→ Task objective
The response should be the lines of the data, starting at the first and ending at the one that contains "4.1 Objetivo general", copied without change.
--- START ---
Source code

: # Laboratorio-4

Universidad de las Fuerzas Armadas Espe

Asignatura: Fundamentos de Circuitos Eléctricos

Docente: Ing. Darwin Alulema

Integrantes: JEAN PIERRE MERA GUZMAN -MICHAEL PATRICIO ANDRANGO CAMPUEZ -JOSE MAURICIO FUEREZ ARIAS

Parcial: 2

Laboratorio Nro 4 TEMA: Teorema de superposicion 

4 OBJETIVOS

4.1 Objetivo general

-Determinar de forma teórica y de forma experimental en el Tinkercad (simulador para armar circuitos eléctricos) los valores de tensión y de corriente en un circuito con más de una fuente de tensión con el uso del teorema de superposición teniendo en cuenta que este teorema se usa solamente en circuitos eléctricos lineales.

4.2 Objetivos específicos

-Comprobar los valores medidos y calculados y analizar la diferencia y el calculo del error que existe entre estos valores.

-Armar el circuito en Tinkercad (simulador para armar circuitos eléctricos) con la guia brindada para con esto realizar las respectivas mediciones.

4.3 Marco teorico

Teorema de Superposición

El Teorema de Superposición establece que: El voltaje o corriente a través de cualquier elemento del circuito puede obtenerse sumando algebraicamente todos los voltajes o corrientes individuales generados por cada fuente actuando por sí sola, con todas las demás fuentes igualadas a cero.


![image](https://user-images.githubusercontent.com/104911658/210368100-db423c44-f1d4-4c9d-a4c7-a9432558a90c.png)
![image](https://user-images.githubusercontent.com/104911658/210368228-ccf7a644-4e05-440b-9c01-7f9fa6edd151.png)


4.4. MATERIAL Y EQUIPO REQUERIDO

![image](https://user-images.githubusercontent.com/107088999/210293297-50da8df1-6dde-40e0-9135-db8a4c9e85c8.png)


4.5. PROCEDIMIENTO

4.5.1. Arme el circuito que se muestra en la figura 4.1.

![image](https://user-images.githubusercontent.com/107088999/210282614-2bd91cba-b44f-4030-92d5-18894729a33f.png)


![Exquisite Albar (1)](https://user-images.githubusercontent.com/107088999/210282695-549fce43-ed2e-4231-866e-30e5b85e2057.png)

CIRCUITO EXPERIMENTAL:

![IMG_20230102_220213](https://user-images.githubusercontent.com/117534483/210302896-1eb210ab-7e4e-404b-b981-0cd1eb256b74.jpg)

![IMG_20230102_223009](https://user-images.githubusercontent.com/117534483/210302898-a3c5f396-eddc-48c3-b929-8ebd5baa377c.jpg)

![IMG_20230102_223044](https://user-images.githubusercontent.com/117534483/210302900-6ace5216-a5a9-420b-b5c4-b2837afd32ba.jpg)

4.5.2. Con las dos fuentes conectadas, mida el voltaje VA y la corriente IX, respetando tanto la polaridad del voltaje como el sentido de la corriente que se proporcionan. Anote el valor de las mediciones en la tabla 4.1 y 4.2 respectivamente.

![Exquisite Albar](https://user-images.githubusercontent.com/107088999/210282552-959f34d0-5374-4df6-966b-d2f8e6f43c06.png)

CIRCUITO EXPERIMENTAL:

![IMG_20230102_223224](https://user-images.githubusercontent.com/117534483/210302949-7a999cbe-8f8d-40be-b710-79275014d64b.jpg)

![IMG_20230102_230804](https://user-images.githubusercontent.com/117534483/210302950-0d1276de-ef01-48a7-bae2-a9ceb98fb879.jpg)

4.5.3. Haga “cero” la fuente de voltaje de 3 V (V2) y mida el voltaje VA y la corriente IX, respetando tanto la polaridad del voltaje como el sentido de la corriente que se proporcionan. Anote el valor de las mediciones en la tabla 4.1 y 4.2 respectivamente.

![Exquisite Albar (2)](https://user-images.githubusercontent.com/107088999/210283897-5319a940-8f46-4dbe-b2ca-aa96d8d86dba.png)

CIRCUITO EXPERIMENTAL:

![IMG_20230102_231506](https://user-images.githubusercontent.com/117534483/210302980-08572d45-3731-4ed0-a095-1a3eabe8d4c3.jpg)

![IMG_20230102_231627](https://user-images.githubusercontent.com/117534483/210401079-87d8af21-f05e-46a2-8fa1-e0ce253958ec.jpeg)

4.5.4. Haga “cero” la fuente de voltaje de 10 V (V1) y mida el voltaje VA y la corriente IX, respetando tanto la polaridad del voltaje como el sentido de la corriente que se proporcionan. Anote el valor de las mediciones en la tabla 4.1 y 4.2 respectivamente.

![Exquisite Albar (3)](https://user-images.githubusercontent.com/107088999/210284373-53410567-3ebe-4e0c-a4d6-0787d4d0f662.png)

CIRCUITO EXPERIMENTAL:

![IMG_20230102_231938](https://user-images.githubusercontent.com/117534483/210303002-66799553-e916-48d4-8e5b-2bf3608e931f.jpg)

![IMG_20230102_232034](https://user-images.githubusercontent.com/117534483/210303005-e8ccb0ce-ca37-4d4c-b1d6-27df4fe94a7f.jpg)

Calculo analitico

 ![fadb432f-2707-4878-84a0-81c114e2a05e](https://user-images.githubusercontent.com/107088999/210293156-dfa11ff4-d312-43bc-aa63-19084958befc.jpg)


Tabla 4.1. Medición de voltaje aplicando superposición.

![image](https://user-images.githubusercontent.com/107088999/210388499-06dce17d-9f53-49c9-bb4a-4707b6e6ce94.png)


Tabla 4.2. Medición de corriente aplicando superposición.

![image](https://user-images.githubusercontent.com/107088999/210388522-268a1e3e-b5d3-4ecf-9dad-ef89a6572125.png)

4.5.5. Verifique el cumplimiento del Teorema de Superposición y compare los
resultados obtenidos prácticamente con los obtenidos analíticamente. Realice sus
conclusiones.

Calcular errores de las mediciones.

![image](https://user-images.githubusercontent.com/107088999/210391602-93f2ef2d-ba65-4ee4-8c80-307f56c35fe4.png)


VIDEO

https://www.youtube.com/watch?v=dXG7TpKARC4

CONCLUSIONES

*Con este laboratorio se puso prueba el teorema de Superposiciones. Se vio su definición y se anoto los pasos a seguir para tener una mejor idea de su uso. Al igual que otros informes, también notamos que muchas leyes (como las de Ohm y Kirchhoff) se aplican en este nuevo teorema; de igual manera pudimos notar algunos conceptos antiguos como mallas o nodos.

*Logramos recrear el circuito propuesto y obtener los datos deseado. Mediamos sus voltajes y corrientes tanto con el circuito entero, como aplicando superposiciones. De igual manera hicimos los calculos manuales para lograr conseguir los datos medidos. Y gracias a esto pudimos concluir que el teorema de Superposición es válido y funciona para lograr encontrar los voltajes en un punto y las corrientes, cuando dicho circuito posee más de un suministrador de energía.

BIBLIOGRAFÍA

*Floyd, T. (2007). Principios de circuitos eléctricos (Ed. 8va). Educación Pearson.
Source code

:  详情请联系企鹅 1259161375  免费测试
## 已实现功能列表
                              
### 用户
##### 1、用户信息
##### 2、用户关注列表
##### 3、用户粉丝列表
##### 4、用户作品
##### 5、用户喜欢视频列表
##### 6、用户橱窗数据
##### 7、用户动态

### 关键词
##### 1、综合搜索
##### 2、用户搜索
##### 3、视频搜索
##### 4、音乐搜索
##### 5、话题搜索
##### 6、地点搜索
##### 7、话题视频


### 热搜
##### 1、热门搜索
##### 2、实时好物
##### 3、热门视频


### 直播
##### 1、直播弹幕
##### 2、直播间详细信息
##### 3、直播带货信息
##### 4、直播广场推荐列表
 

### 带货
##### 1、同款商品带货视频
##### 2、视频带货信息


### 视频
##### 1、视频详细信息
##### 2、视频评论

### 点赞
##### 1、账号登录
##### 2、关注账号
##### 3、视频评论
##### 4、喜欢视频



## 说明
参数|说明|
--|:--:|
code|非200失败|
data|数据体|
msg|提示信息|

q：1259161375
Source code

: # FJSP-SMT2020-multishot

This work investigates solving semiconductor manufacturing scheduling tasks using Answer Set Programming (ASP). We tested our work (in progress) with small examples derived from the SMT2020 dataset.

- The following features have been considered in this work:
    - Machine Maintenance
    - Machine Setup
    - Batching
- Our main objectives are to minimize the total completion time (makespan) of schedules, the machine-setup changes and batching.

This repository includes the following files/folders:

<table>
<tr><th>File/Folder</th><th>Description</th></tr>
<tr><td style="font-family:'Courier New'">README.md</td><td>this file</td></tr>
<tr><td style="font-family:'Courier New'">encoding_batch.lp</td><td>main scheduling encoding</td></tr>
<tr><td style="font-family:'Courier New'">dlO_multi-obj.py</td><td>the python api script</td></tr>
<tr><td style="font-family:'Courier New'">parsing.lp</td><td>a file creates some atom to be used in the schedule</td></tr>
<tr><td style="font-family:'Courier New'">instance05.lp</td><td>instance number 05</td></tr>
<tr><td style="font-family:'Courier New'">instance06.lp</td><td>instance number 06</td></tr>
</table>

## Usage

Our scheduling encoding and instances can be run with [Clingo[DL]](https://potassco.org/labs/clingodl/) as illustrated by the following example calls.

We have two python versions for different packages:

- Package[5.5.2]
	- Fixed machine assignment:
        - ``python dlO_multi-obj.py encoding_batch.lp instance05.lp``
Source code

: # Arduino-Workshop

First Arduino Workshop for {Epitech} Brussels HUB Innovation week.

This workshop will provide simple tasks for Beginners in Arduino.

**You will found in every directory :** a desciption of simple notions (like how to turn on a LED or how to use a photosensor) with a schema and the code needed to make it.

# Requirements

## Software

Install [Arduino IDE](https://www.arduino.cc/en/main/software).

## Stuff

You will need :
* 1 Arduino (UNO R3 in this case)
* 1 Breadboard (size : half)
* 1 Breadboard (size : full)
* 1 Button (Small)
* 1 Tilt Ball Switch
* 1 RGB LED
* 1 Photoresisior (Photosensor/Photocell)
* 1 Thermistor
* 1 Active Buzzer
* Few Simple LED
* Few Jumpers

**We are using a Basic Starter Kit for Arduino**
--- END ---
→ Written response
Source code

: # Laboratorio-4

Universidad de las Fuerzas Armadas Espe

Asignatura: Fundamentos de Circuitos Eléctricos

Docente: Ing. Darwin Alulema

Integrantes: JEAN PIERRE MERA GUZMAN -MICHAEL PATRICIO ANDRANGO CAMPUEZ -JOSE MAURICIO FUEREZ ARIAS

Parcial: 2

Laboratorio Nro 4 TEMA: Teorema de superposicion 

4 OBJETIVOS

4.1 Objetivo general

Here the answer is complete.